Private networks

Figure 1004. Private subnet overview Slide presentation

Figure 1005. Terraform subnet creation Slide presentation
resource "hcloud_network" "pNet" {
  name     = "Private network"
  ip_range = "10.0.0.0/8"
}
resource "hcloud_network_subnet" "pSubnet" {
  network_id   = hcloud_network.pNet.id
  type         = "cloud"
  network_zone = "eu-central"
  ip_range     = "10.0.1.0/24"
}
resource "hcloud_network_route" "gateway"{
  network_id = hcloud_network.pNet.id
  destination = "0.0.0.0/0"
  gateway = "10.0.1.20"
}

Figure 1006. Gateway host Slide presentation
resource "hcloud_server" "web" {
    ....
  network {
    network_id = hcloud_network.pNet.id
    ip         = "10.0.1.20"
  }
}

Figure 1007. intern host Slide presentation
resource "hcloud_server" "web" {
    ....
  public_net {
    ipv4_enabled = false
    ipv6_enabled = false
  }
  network {
    network_id = hcloud_network.pNet.id
    ip         = "10.0.1.20"
  }
}

exercise No. 10

Creating a subnet

Q:

Follow Figure 1004, “Private subnet overview ” creating two hosts being connected by a private subnet:

  1. Follow Figure 1005, “Terraform subnet creation ” creating both a private network and private subnet.

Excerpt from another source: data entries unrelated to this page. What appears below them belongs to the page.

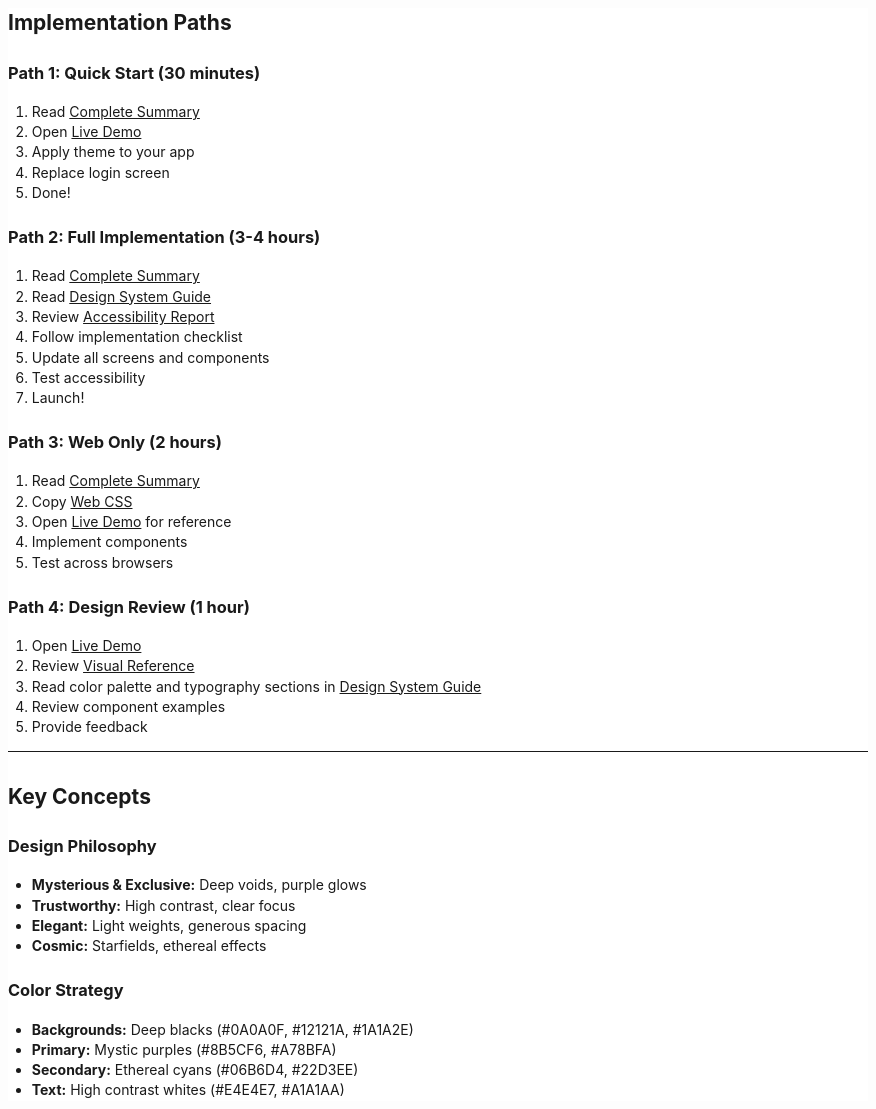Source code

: 
## Implementation Paths

### Path 1: Quick Start (30 minutes)
1. Read [Complete Summary](DARK_MYSTIQUE_COMPLETE_SUMMARY.md)
2. Open [Live Demo](dark_mystique_demo.html)
3. Apply theme to your app
4. Replace login screen
5. Done!

### Path 2: Full Implementation (3-4 hours)
1. Read [Complete Summary](DARK_MYSTIQUE_COMPLETE_SUMMARY.md)
2. Read [Design System Guide](DARK_MYSTIQUE_DESIGN_SYSTEM.md)
3. Review [Accessibility Report](DARK_MYSTIQUE_ACCESSIBILITY_REPORT.md)
4. Follow implementation checklist
5. Update all screens and components
6. Test accessibility
7. Launch!

### Path 3: Web Only (2 hours)
1. Read [Complete Summary](DARK_MYSTIQUE_COMPLETE_SUMMARY.md)
2. Copy [Web CSS](DARK_MYSTIQUE_WEB_STYLES.css)
3. Open [Live Demo](dark_mystique_demo.html) for reference
4. Implement components
5. Test across browsers

### Path 4: Design Review (1 hour)
1. Open [Live Demo](dark_mystique_demo.html)
2. Review [Visual Reference](DARK_MYSTIQUE_VISUAL_REFERENCE.md)
3. Read color palette and typography sections in [Design System Guide](DARK_MYSTIQUE_DESIGN_SYSTEM.md)
4. Review component examples
5. Provide feedback

---

## Key Concepts

### Design Philosophy
- **Mysterious & Exclusive:** Deep voids, purple glows
- **Trustworthy:** High contrast, clear focus
- **Elegant:** Light weights, generous spacing
- **Cosmic:** Starfields, ethereal effects

### Color Strategy
- **Backgrounds:** Deep blacks (#0A0A0F, #12121A, #1A1A2E)
- **Primary:** Mystic purples (#8B5CF6, #A78BFA)
- **Secondary:** Ethereal cyans (#06B6D4, #22D3EE)
- **Text:** High contrast whites (#E4E4E7, #A1A1AA)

  2. Your gateway host will have two network interfaces providing connections both to the Internet and your private subnet.

    This host will be  ssh accessible.

  3. The intern host will be connected to your private subnet only. Being isolated from the Internet it will be ssh accessible from your gateway host only. In other words: Access requires two chained ssh connections.

    For the time being host intern will have no Internet access. Thus package installation or updates are not yet possible.

    Note

    This topic will be addressed in Adding an application level gateway .

  4. Provide DNS names to be used on your two hosts locally by defining /etc/cloud/templates/hosts.debian.tmpl accordingly.

Tip

Variables of type = object are your friend:

privateSubnet = {
  dnsDomainName  = "intern.g3.hdm-stuttgart.cloud"
  ipAndNetmask   = "10.0.1.0/24"
}
Figure 1008. Lack of internet access Slide presentation
  • Host intern does not have Internet access.

  • Consequences:

    1. No package updates.

    2. No package installs

    3. ...


Figure 1009. Possible solutions Slide presentation
    • Allow IP forwarding on gateway host

    • Configure NAT enabling gateway host as router

  1. Use an application level gateway:


Figure 1010. http proxy apt-cacher-ng Slide presentation

Figure 1011. Cloud-init problem Slide presentation
  • Problem: apt-cacher-ng installation requires time for service to become available.

  • Consequence: Package installs on host intern must be deferred.

  • Problem: No standard Terraform service ready dependency management hook.


Figure 1012. Service ready query script Slide presentation
#!/bin/bash
echo "Waiting for apt-cacher-ng to launch on port 3142 ..."

while ! nc -z ${frontendPrivatenetIp} 3142; 

  do
     sleep 8 # wait for 8 second before polling again
     echo apt-cacher-ng not yet ready ...
  done

echo "apt-cacher-ng service ready"

Figure 1013. Terraform service ready dependency hook Slide presentation
resource "null_resource" "waitForProxy" {
  connection {
    type     = "ssh"
    user     = "devops"
    host_key = ...public_key_openssh
    agent    = "true"
    host     = ...web.ipv4_address
  }
  provisioner "remote-exec" {
    inline=["/usr/bin/waitForAptProxy"]
  }
}
resource "hcloud_server" "intern" {
...
  depends_on = [
    hcloud_network_subnet.pSubnet
   ,null_resource.waitForProxy
  ]
}

exercise No. 11

Adding an application level gateway

Q:

This exercise is a follow-up to Creating a subnet . We add an application level gateway providing HTTP access to hosts residing in the private subnet e.g. host intern. Follow the subsequent steps:

  1. Create a hcloud_primary_ip to be used by your gateway host for Internet access. In addition to the datacenter attribute documentation valid values are also on offer by GET /datacenters.

  2. Use Cloud-init for installing apt-cacher-ng on your gateway host listening to the internal network interface only. Modify its configuration accordingly.

  3. Follow Figure 1013, “Terraform service ready dependency hook ” for delaying host intern's creation until the apt-cacher-ng service is up and running.

  4. Install supplementary packages on your intern host proofing proper network access. Enable package updates as well.